Oskar Fischinger, a famous abstract filmmaker from Germany, who had been hired by Disney primarily to help with "Fantasia's" opening sequence of Toccata and Fugue in D Minor composed by Johann Sebastian Bach. The segment consisted of live-action of the orchestra playing the piece, illuminated by abstract light patterns set in time to the music and backed by stylized and superimposed shadows. Fischinger went on to be responsible for animation of the Blue Fairy's magic, including the effects surrounding her when she first enters Geppetto's workshop and the beams of light eminating from the Blue Fairy's wand.


Close up of the custom engraved brass title plaque.

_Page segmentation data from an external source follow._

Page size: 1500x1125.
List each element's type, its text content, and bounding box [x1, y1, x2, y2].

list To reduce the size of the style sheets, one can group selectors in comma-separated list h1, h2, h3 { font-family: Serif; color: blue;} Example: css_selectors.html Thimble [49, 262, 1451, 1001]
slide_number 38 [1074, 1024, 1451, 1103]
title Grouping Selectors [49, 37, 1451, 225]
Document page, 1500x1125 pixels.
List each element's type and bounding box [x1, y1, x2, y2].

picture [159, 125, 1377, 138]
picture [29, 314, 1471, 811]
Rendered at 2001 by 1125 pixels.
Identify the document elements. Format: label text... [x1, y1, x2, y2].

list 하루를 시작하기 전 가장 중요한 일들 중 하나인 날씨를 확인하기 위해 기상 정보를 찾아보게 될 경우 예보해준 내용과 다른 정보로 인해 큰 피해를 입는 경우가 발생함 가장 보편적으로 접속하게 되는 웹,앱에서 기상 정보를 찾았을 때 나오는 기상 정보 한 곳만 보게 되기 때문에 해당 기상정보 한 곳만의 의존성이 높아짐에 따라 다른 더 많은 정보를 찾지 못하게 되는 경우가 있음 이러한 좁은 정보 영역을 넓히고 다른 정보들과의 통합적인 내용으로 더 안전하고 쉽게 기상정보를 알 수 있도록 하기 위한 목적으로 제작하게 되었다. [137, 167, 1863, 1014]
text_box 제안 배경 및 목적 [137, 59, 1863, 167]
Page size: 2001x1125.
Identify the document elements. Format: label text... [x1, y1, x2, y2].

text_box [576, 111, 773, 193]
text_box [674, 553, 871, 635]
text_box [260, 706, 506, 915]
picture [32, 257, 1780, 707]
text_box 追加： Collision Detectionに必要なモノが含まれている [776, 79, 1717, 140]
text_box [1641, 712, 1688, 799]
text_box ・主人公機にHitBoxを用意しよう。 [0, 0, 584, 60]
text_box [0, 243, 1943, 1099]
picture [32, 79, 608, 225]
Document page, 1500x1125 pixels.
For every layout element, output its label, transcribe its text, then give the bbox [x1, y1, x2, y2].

This is an extremely rare original production cel of the Blue Fairy. The cel is from one of the greatest scenes in the film, which occurs after Pinocchio has become Stromboli's star attraction as a marionette who is able to sing and dance without strings. Pinocchio wants to go home, but Stromboli locks him inside of a birdcage. Jiminy Cricket arrives to try and help him, but is unable to free Pinocchio from the cage. Suddenly the Blue Fairy appears, and asks Pinocchio why he is not in school. Although Jiminy urges Pinocchio to tell the truth, he starts telling lies; which causes his nose to grow longer and longer. This cel is from that famous scene when Pinocchio is telling the Blue Fairy that he wasn't in school because he had met somebody, two big monsters with green eyes. The Blue Fairy then asks, "Monsters? Weren't you afraid?" This is a wonderful cel from that exact point in the film. Original production cels of the Blue Fairy are very rare, with only a handful existing in the open market. The image of her is absolutely spectacular; she is eyes and mouth open, holding her magic wand, and her wings are clearly visible. This would make a great addition to any serious animation art collection! The complete dialog for the scene is below:

Blue Fairy: "Pinocchio, why didn't you go to school?"
Pinocchio: "I was going to school till I met somebody."
Blue Fairy: "Met somebody?"
Pinocchio: "Yeah. Two big monsters... with big, green eyes."
Blue Fairy:  "Why... Monsters? Weren't you afraid?"
Pinocchio: "No, ma'am, but they tied me in a big sack."
Blue Fairy: "You don't say!" And where was Sir Jiminy?"
Pinocchio: "Oh. Jiminy?"
Jiminy Cricket: "Leave me out of this."
Pinocchio: "They put him in a little sack."
Blue Fairy: "No!"
Pinocchio: "Yeah!"
Blue Fairy: " How did you escape? - I didn't."
Pinocchio: "They chopped me into firewood! Oh! Oh, look! My nose! What's happened?"
Blue Fairy: "Perhaps you haven't been telling the truth, Pinocchio."
Pinocchio: "Oh, but I have. Every single word! Oh, please, help me. I'm awful sorry."
Blue Fairy: "You see, Pinocchio, a lie keeps growing and growing until it's as plain as the nose on your face."